I would walk in everyday, grab my thumb guard and saw and hack away at some metal until I could make a somewhat normal looking shape. It also didn’t help that the people near me took the class because they genuinely enjoyed art and were incredible at it. So I just came into class everyday and repeated my routine until I could make something somewhat presentable. Some days it was rings that were way too big or macrame friendship bracelets that were slowly coming undone.
My peril with my freshman year jewelry class encapsulates the same problem lots of students face every year when they have to take art classes that they don’t want to be in. People thrive when they can select classes that they are interested in and passionate about, but they tend to dismiss or strongly dislike classes they are required to take instead of the electives they like. Art classes should still be pushed to students who have creative tendencies as it allows for them to have creative and self-guided learning. But for students like me, an art requirement simply fills a slot of my class schedule I could have filled with another class I genuinely enjoyed and would learn more from.

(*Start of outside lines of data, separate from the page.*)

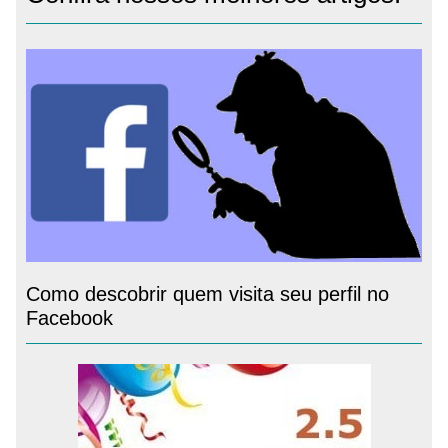
Como descobrir quem visita seu perfil no
Facebook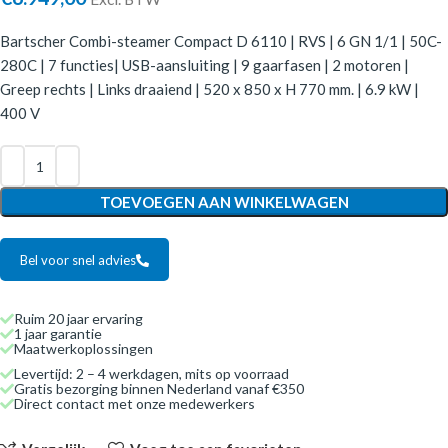
Bartscher Combi-steamer Compact D 6110 | RVS | 6 GN 1/1 | 50C-
280C | 7 functies| USB-aansluiting | 9 gaarfasen | 2 motoren |
Greep rechts | Links draaiend | 520 x 850 x H 770 mm. | 6.9 kW |
400 V
TOEVOEGEN AAN WINKELWAGEN
Bel voor snel advies
Ruim 20 jaar ervaring
1 jaar garantie
Maatwerkoplossingen
Levertijd: 2 – 4 werkdagen, mits op voorraad
Gratis bezorging binnen Nederland vanaf €350
Direct contact met onze medewerkers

Although I persevered through jewelry and somehow ended up with an A, I should’ve never been required to take a class that I wasn’t interested in or wouldn’t teach me life lessons that are vital to my academic career. Instead, counselors should keep an elective slot open for students and allow them to explore other course offerings instead of requiring at least one art elective. This allows for people to take art if they want to, but it also allows students like me to explore other subjects that sound cool, like PLTW and International Relations, instead of counting down the minutes in a jewelry class I never wanted to take.